Last spring, after the world saw the video of the murder of George Floyd, few Americans could turn an oblivious eye to the racism and violence that are part of the brutal, inhuman legacy of slavery. Coincidentally, as protesters demanding justice packed the streets, William Faulkner rode into town, the subject of two major studies: Carl Rollyson’s massive, well-researched two-volume biography and Michael Gorra’s eloquent analysis of how the Civil War ricochets throughout his best-known novels.
Of course, Faulkner hasn’t been neglected: there are at least a dozen major biographies and countless scholarly studies, essays, and dissertations. He’s a veritable cottage industry. But these new books remind us that we seem always to be trying to solve Faulkner, as if he were a riddle. For there are competing and not always compatible Faulkners: the modernist Faulkner is an experimentalist respected internationally by filmmakers like Jean-Luc Godard and writers like Gabriel García Márquez and Edouard Glissant who admire his lush, long sentences, accumulating modifiers and self-correcting syntax—all the ways he conveys consciousness in dialogue with itself. In 1945 Jean-Paul Sartre said that for young people in France, “Faulkner c’est un dieu.”
Then there’s the humanistic Faulkner who declared, when accepting the Nobel Prize in literature in 1950, that we possess “a spirit capable of compassion and sacrifice and endurance,” that we will not and cannot perish because of that spirit, and that “the poet’s, the writer’s, duty is to write about these things.” Critics nodded approvingly, calling him an American Balzac who created a human comedy out of the hamlets and backwoods of Mississippi, the American who had absorbed John Donne and Dickens as well as Cervantes and Conrad and the Bible. “With Faulkner, the big picture is everything,” Edmund Wilson praised him. “He went out on every limb,” Eudora Welty said, “that he knew was there.”

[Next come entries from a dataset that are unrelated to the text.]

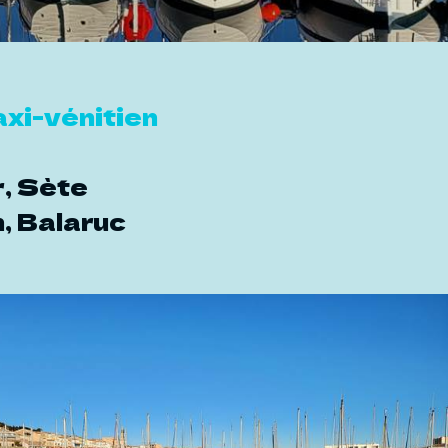
axi-vénitien
r, Sète
, Balaruc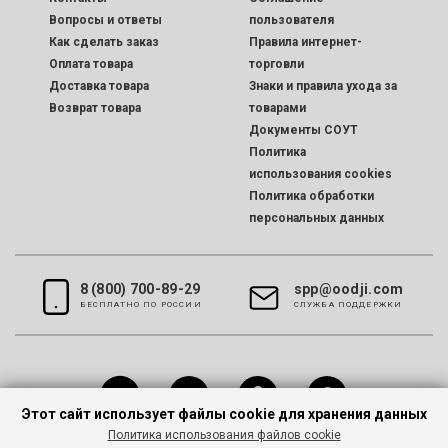
Вопросы и ответы
пользователя
Как сделать заказ
Правила интернет-
Оплата товара
торговли
Доставка товара
Знаки и правила ухода за
Возврат товара
товарами
Документы СОУТ
Политика
использования cookies
Политика обработки
персональных данных
8 (800) 700-89-29
spp@oodji.com
БЕСПЛАТНО ПО РОССИИ
CЛУЖБА ПОДДЕРЖКИ
Этот сайт использует файлы cookie для хранения данных
Политика использования файлов cookie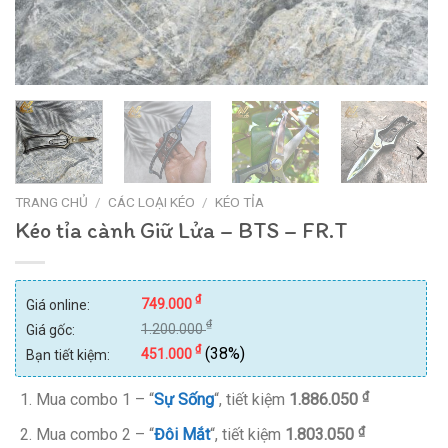
TRANG CHỦ
/
CÁC LOẠI KÉO
/
KÉO TỈA
Kéo tỉa cành Giữ Lửa – BTS – FR.T
₫
749.000
Giá online:
₫
1.200.000
Giá gốc:
₫
(38%)
451.000
Bạn tiết kiệm:
₫
Mua combo 1 – “
Sự Sống
“, tiết kiệm
1.886.050
₫
Mua combo 2 – “
Đôi Mắt
“, tiết kiệm
1.803.050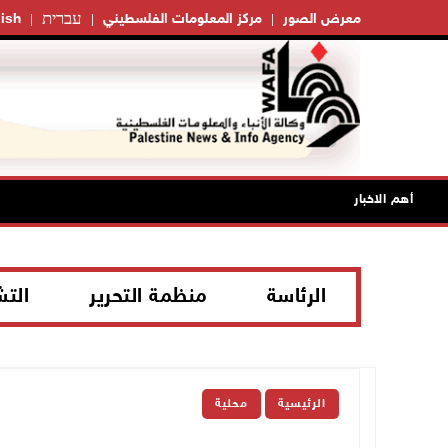
עברית
معرض الصور
مركز المعلومات الفلسطيني
ish
أهم الاخبار
الرئاسة
منظمة التحرير
الت
الرئيسية
محلية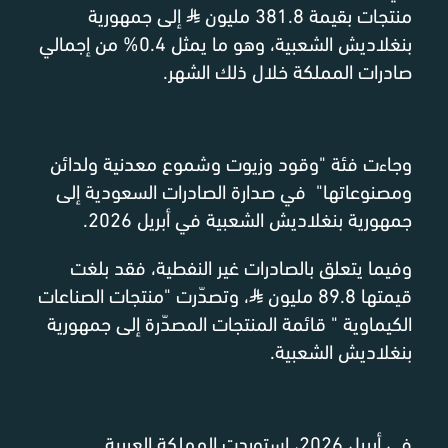
منتجات بقيمة 381.8 مليون
⃁
إلى جمهورية
بنغلاديش الشعبية، وهو ما يمثل 0.4% من إجمالي
صادرات المملكة خلال ذلك الشهر.
وجاءت فئة "وقود وزيوت وشموع معدنية ولدائن
ومصنوعاتها" في صدارة الصادرات السعودية إلى
جمهورية بنغلاديش الشعبية في أبريل 2026.
وفيما يتعلق بالصادرات غير النفطية، فقد بلغت
قيمتها 89.8 مليون
⃁
، وتصدّرت "منتجات الصناعات
الكيماوية " قائمة المنتجات المصدّرة إلى جمهورية
بنغلاديش الشعبية.
في أبريل 2026، استوردت المملكة العربية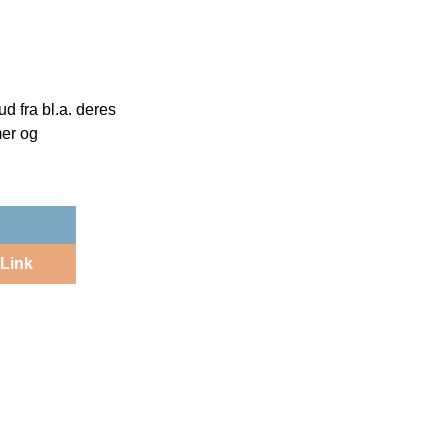
 fra bl.a. deres
mer og
Link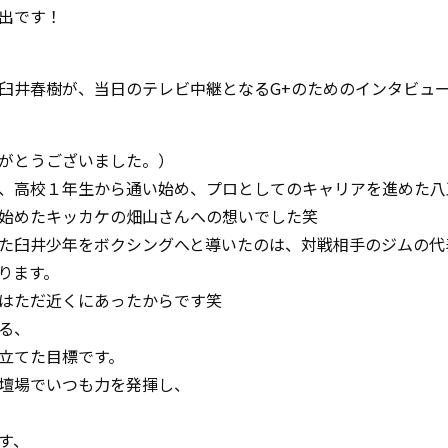
出です！
臼井春樹が、当日のテレビ中継となるG+のためのインタビュ
がとうございました。）
、高校１年生から通い始め、プロとしてのキャリアを進めた八
始めたキッカケの畑山さんへの想いでした笑
た臼井少年をボクシングへと導いたのは、対戦相手のジムの代
ります。
はただ近くにあったからです笑
る、
立てた目標です。
壇場でいつも力を発揮し、
す、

There’s also the compromised, morally suspect Faulkner who, in 1956, announced he was as opposed to compulsory integration as he had been to compulsory segregation. The occasion was the attempt of Autherine Lucy, a young Black woman, to enroll at the University of Alabama. Riots broke out and she was asked to leave the school; later she was expelled. But Faulkner said that on the matter of integration he would advise the NAACP, which had taken up Lucy’s case, to “go slow now.” As he further explained to Russell Warren Howe of the London Sunday Times, “as long as there’s a middle road, all right, I’ll be on it.” But if troops were sent to the South to integrate the schools and “it came to fighting,” he continued, “I’d fight for Mississippi against the United States even if it meant going out into the street and shooting Negroes.”